## TEXTO DE ORIGEN
Las realidades, como si estuviesen encadenadas, empujan aceleradamente los escenarios en Venezuela. Es imposible predecir desenlaces, salvo afirmar lo que es evidente e instantáneo, lo que está de manifiesto más allá de lo sacramental.
El pueblo venezolano, sumido en una catástrofe económica y de bienestar, de pérdida de futuro, bajo cifras gravosas y las más gravosas del planeta, sin separaciones políticas o ideológicas –lujos para tiempos de normalidad democrática– reclaman un freno a tanto desatino y maldad. Sufre de hambre de libertad, necesitado del cese de la violencia, de rehacer las columnas desbaratadas de la familia, de tener pan para la boca de los hijos.

Entradas de datos recopiladas
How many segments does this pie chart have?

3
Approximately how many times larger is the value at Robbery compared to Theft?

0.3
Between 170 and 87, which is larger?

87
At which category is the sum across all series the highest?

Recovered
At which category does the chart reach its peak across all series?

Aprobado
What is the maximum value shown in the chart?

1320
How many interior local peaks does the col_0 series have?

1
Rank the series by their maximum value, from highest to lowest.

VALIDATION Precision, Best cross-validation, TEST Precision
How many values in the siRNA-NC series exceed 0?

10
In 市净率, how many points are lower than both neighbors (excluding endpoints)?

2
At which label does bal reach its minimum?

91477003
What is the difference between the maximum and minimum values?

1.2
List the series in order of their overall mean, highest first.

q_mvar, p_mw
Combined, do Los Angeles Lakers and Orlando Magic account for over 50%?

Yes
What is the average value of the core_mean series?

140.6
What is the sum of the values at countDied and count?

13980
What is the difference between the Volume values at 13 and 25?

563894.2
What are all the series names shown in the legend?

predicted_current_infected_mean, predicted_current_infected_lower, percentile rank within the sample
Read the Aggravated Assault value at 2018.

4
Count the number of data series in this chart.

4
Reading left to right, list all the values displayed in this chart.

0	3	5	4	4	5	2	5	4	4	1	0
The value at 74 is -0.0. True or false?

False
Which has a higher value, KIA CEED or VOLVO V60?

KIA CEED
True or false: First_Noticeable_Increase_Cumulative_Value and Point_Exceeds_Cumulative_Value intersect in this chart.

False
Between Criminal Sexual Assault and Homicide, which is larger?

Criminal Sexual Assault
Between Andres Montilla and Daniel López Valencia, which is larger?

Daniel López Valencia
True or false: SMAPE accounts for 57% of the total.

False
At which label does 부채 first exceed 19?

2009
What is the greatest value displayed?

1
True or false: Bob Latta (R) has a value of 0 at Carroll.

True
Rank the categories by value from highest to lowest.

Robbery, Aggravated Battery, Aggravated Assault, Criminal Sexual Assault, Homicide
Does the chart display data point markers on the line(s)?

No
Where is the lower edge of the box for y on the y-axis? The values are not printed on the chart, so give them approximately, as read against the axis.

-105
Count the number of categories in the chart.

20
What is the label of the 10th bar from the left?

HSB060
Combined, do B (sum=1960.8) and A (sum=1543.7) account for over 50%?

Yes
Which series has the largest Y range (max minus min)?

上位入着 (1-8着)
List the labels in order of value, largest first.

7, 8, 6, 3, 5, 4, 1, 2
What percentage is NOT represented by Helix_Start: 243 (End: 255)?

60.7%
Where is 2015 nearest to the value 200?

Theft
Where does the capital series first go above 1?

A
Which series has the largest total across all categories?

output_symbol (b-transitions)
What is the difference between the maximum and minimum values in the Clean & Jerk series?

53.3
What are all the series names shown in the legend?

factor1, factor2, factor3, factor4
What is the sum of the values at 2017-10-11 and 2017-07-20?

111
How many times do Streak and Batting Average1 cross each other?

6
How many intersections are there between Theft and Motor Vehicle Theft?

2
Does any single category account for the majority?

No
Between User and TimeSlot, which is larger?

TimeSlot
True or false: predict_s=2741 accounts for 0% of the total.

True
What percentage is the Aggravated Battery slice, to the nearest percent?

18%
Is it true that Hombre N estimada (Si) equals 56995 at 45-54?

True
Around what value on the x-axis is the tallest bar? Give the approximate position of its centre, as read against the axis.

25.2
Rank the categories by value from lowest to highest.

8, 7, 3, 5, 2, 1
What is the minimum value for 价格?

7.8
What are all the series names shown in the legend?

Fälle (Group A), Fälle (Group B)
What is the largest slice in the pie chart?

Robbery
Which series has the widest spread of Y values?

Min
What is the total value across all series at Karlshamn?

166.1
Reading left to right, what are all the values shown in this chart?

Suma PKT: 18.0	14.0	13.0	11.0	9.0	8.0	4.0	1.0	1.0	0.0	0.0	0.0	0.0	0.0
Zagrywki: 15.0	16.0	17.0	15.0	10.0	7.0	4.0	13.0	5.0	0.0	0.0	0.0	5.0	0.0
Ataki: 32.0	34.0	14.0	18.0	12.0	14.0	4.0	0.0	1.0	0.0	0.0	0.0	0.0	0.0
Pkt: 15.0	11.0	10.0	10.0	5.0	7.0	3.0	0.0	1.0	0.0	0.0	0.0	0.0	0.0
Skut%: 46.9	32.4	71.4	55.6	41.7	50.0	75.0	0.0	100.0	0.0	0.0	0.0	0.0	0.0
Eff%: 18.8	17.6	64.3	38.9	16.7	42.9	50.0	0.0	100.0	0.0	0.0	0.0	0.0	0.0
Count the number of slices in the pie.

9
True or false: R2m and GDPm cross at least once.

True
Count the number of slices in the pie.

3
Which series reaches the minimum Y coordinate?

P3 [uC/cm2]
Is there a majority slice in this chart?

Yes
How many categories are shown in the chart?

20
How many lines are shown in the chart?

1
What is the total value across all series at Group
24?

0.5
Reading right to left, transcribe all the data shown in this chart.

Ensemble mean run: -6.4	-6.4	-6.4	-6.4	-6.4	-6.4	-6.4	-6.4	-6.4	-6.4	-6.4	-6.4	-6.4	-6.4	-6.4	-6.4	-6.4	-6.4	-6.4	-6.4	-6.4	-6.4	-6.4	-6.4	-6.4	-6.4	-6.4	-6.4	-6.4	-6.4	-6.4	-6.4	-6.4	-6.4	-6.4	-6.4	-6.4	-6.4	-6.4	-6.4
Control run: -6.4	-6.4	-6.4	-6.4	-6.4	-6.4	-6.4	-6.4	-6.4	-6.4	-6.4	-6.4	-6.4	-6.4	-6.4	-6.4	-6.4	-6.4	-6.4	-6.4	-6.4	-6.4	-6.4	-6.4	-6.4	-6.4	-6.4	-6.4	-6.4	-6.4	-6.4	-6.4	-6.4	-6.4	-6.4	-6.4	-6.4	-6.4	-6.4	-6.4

## ACCIÓN REQUERIDA 1
Copia de nuevo el fragmento del texto sobre Venezuela desde "Las realidades, como" hasta "de lo sacramental.", reemplazando "escenarios" por "panoramas".
## ACCIÓN REQUERIDA 2
Según el texto sobre Venezuela, ¿qué reclama el pueblo venezolano?
Estas entradas no guardan ninguna relación con el texto sobre Venezuela.

## RESPUESTA ESCRITA 1
Las realidades, como si estuviesen encadenadas, empujan aceleradamente los panoramas en Venezuela. Es imposible predecir desenlaces, salvo afirmar lo que es evidente e instantáneo, lo que está de manifiesto más allá de lo sacramental.

## RESPUESTA ESCRITA 2
Un freno a tanto desatino y maldad.